[[ Records for the exercise, beginning ]]

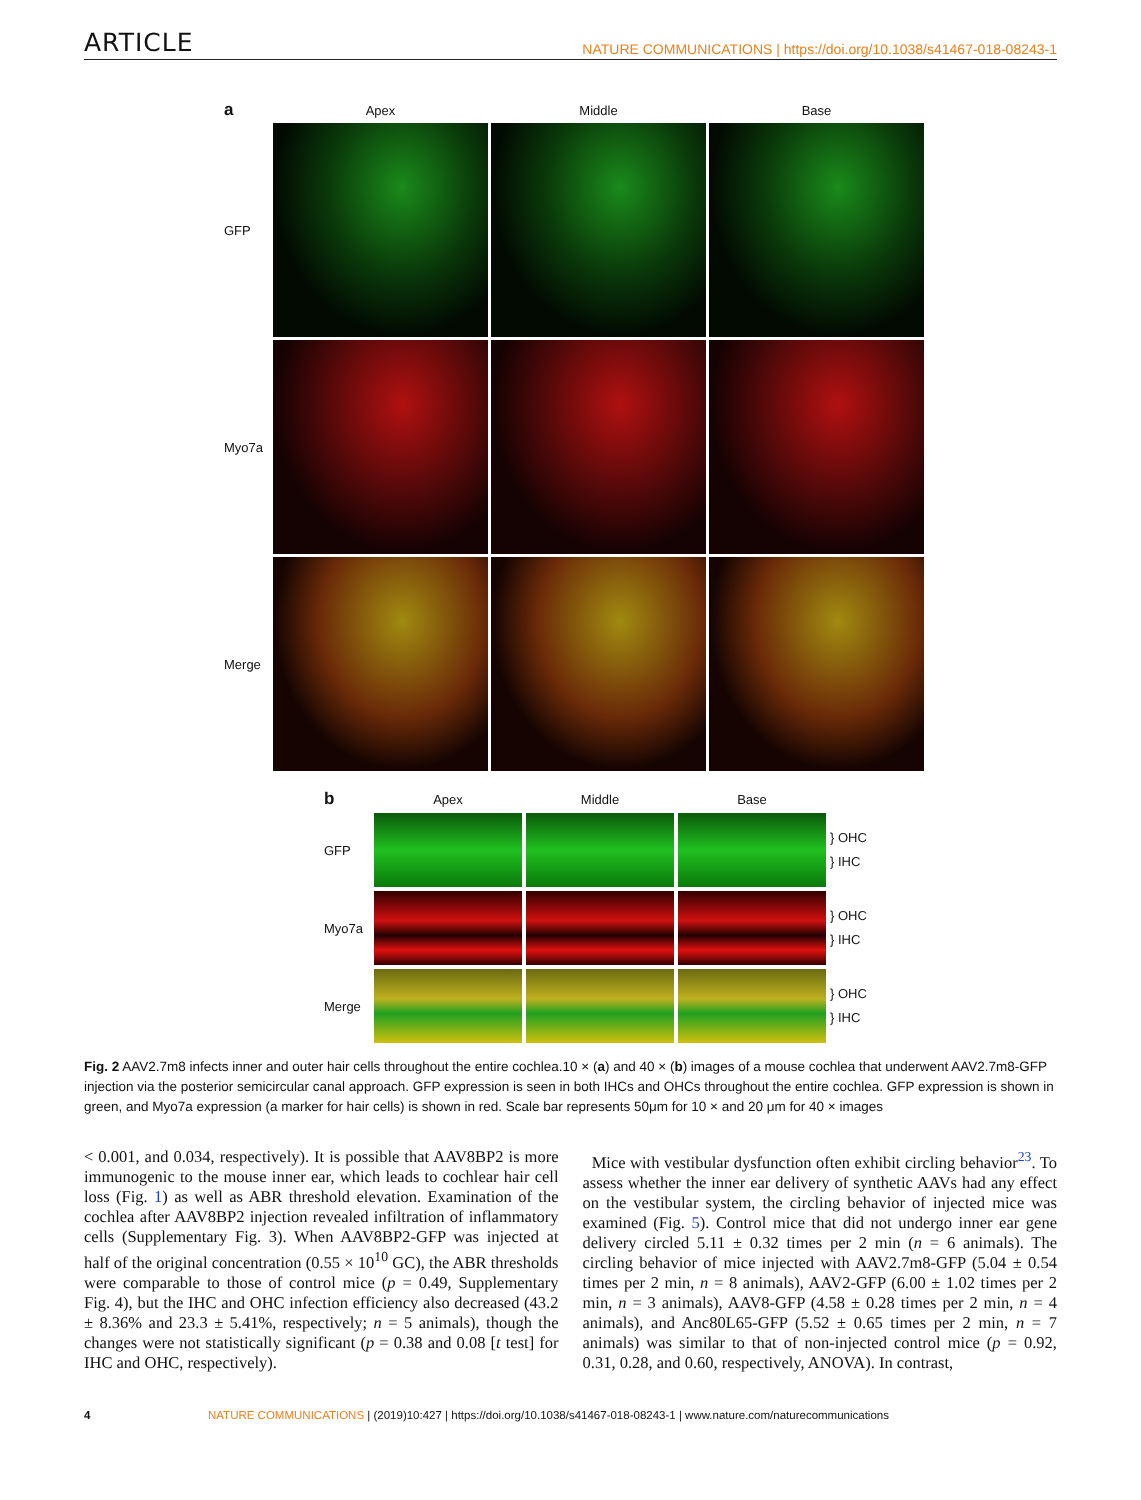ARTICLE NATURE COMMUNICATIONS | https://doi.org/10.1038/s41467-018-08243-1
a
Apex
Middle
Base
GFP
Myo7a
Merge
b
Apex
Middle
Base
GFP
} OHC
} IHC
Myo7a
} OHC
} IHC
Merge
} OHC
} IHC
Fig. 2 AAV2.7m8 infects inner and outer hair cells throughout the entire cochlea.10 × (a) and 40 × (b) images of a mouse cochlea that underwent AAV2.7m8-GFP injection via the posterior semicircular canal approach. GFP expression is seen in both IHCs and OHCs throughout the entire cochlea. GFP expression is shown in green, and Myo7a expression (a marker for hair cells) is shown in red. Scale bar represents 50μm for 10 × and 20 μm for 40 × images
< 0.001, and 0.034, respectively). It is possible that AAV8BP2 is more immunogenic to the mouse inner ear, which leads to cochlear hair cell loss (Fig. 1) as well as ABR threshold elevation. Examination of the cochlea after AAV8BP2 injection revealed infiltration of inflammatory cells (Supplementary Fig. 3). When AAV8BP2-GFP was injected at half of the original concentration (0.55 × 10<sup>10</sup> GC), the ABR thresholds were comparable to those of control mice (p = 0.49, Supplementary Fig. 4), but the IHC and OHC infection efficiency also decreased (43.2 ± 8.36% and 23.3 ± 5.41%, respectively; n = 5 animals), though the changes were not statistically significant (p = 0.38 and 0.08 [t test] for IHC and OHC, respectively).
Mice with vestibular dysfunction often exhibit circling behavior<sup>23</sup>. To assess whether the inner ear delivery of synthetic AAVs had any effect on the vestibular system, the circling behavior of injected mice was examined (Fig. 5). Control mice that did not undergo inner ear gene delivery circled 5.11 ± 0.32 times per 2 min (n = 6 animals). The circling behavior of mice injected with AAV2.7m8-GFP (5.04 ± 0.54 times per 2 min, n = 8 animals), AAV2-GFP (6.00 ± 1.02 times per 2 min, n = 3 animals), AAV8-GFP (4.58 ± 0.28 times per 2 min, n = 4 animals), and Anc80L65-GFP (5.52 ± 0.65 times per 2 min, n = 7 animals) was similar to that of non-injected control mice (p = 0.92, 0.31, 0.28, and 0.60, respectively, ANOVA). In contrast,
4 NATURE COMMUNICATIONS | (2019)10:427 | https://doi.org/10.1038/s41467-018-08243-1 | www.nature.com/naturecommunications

[[ Records for the exercise, end ]]

> **What the task requires**: Repeat the data exactly. Pictures should not appear.

> **Exercise response**:
ARTICLE NATURE COMMUNICATIONS | https://doi.org/10.1038/s41467-018-08243-1
a
Apex
Middle
Base
GFP
Myo7a
Merge
b
Apex
Middle
Base
GFP
} OHC
} IHC
Myo7a
} OHC
} IHC
Merge
} OHC
} IHC
Fig. 2 AAV2.7m8 infects inner and outer hair cells throughout the entire cochlea.10 × (a) and 40 × (b) images of a mouse cochlea that underwent AAV2.7m8-GFP injection via the posterior semicircular canal approach. GFP expression is seen in both IHCs and OHCs throughout the entire cochlea. GFP expression is shown in green, and Myo7a expression (a marker for hair cells) is shown in red. Scale bar represents 50μm for 10 × and 20 μm for 40 × images
< 0.001, and 0.034, respectively). It is possible that AAV8BP2 is more immunogenic to the mouse inner ear, which leads to cochlear hair cell loss (Fig. 1) as well as ABR threshold elevation. Examination of the cochlea after AAV8BP2 injection revealed infiltration of inflammatory cells (Supplementary Fig. 3). When AAV8BP2-GFP was injected at half of the original concentration (0.55 × 10<sup>10</sup> GC), the ABR thresholds were comparable to those of control mice (p = 0.49, Supplementary Fig. 4), but the IHC and OHC infection efficiency also decreased (43.2 ± 8.36% and 23.3 ± 5.41%, respectively; n = 5 animals), though the changes were not statistically significant (p = 0.38 and 0.08 [t test] for IHC and OHC, respectively).
Mice with vestibular dysfunction often exhibit circling behavior<sup>23</sup>. To assess whether the inner ear delivery of synthetic AAVs had any effect on the vestibular system, the circling behavior of injected mice was examined (Fig. 5). Control mice that did not undergo inner ear gene delivery circled 5.11 ± 0.32 times per 2 min (n = 6 animals). The circling behavior of mice injected with AAV2.7m8-GFP (5.04 ± 0.54 times per 2 min, n = 8 animals), AAV2-GFP (6.00 ± 1.02 times per 2 min, n = 3 animals), AAV8-GFP (4.58 ± 0.28 times per 2 min, n = 4 animals), and Anc80L65-GFP (5.52 ± 0.65 times per 2 min, n = 7 animals) was similar to that of non-injected control mice (p = 0.92, 0.31, 0.28, and 0.60, respectively, ANOVA). In contrast,
4 NATURE COMMUNICATIONS | (2019)10:427 | https://doi.org/10.1038/s41467-018-08243-1 | www.nature.com/naturecommunications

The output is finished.